__What you have to do__
Within the material below, how many lines carry the word "Merged"? Only that number is wanted.

__Provided data__
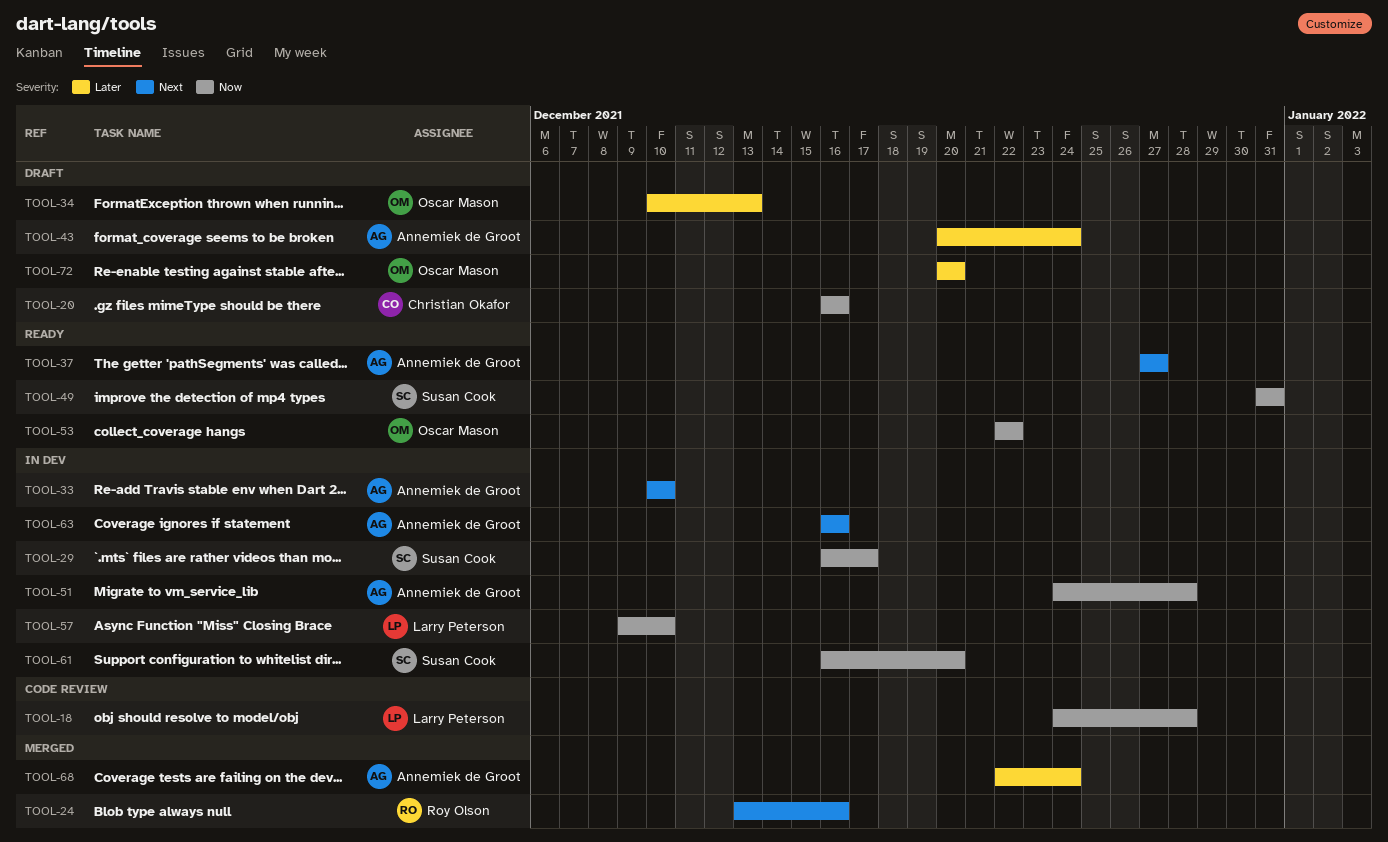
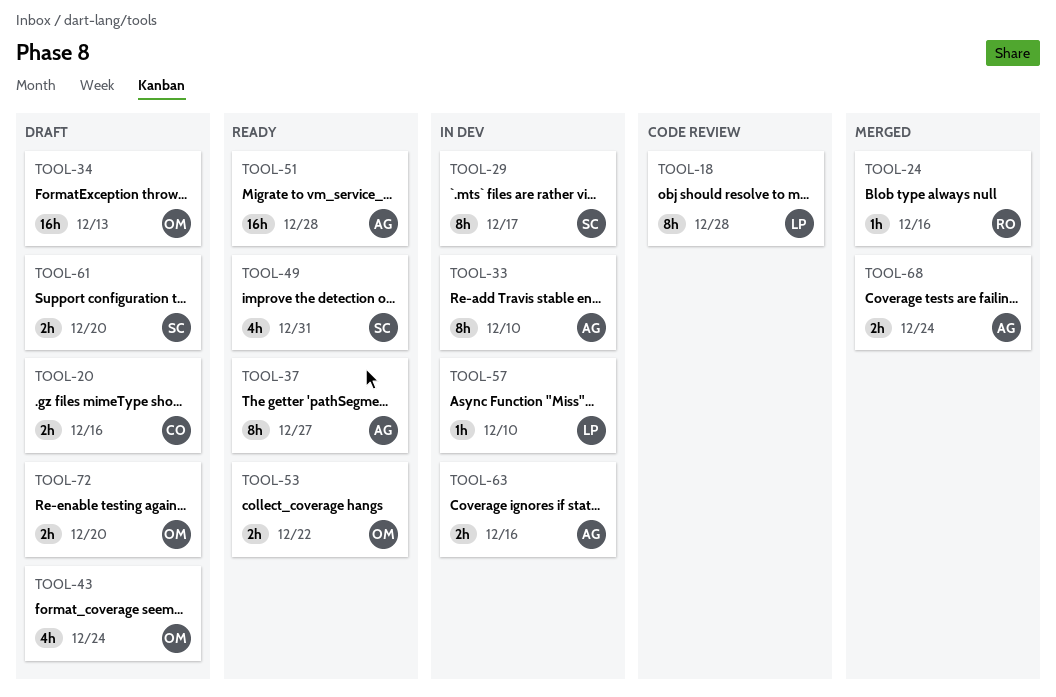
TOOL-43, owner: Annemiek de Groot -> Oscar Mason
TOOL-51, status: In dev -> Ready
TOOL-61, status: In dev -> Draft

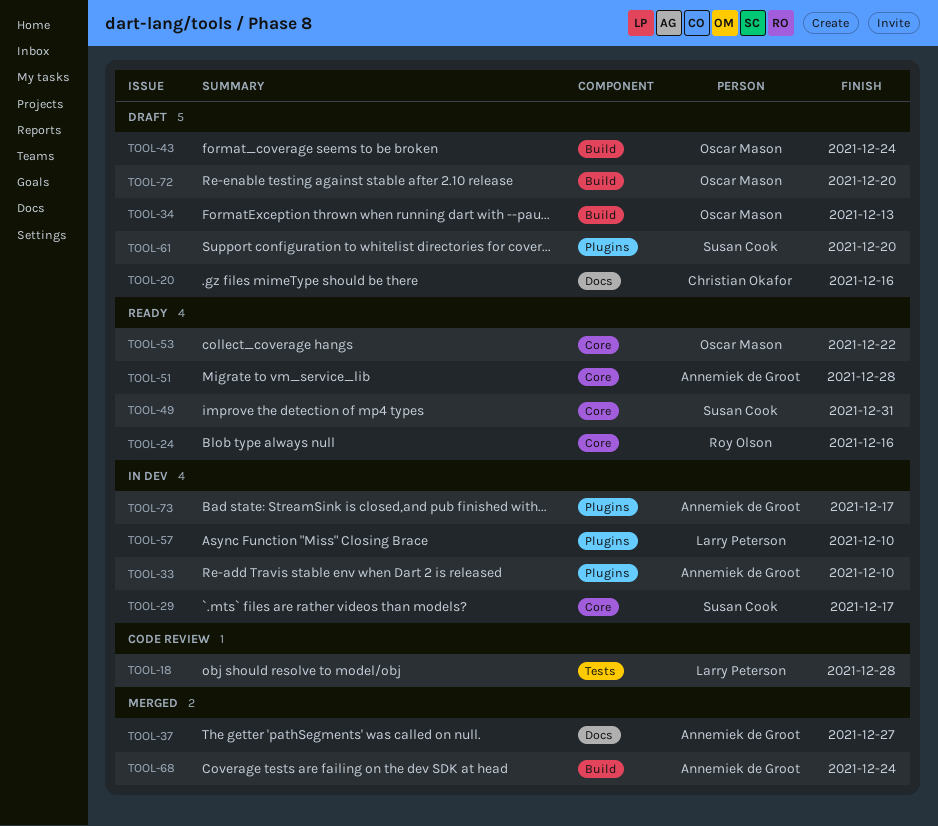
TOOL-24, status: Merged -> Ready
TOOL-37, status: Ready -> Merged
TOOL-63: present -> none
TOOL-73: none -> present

__Written answer__
2